## WORK ORDER
Would you filter these records and copy every line that has the word "hand"?

## LISTED RECORDS
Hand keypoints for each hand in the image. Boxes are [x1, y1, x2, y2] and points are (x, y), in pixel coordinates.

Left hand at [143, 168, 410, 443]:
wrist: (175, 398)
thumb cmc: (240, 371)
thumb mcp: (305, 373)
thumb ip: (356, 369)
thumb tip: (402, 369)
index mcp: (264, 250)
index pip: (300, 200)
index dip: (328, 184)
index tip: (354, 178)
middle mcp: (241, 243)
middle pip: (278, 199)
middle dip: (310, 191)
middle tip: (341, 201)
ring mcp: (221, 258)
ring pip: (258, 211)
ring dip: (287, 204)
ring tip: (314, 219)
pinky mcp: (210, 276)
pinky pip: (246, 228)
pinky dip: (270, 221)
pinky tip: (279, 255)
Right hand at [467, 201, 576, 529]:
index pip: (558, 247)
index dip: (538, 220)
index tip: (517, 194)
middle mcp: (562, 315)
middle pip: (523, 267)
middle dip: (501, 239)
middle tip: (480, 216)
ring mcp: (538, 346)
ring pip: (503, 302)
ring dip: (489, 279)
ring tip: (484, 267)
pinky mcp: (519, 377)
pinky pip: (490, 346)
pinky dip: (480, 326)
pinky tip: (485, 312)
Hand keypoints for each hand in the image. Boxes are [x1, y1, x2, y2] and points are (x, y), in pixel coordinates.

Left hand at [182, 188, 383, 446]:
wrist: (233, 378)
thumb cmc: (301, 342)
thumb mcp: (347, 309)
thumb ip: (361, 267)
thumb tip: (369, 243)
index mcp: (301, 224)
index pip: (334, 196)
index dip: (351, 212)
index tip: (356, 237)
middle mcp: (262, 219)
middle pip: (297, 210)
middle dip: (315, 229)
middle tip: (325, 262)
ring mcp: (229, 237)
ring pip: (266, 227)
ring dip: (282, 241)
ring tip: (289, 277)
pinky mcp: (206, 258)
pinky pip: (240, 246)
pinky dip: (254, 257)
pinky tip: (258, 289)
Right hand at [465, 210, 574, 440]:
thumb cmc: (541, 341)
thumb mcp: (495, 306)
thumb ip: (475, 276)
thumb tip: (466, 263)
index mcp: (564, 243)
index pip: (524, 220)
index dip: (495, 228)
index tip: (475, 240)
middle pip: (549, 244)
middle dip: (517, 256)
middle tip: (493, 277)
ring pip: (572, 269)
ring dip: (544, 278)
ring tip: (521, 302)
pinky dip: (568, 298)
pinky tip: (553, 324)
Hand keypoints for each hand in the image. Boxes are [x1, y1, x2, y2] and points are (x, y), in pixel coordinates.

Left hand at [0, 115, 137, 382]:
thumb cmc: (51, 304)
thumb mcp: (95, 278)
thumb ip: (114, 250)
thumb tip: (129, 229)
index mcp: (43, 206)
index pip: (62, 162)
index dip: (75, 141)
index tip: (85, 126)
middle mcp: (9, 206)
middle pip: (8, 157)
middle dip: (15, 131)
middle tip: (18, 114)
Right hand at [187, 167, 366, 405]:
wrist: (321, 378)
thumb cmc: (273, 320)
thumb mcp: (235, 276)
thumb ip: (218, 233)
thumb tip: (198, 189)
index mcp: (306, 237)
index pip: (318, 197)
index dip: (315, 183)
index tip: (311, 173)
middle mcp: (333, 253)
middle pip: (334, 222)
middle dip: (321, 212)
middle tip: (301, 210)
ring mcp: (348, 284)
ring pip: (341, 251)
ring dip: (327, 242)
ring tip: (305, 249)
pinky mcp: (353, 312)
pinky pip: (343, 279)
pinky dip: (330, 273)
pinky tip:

## WORKED SOLUTION
Hand keypoints for each hand in the image. Boxes are [x1, y1, x2, y2] and points are (x, y), in pixel coordinates.
Left hand at [143, 168, 410, 443]:
Right hand at [467, 201, 576, 529]:
Hand keypoints for each hand in the image. Boxes are [x1, y1, x2, y2] and points are (x, y), in pixel coordinates.
Left hand at [182, 188, 383, 446]:
Right hand at [465, 210, 574, 440]:
Hand keypoints for each hand in the image. Boxes are [x1, y1, x2, y2] and points are (x, y), in pixel coordinates.
Left hand at [0, 115, 137, 382]:
Right hand at [187, 167, 366, 405]:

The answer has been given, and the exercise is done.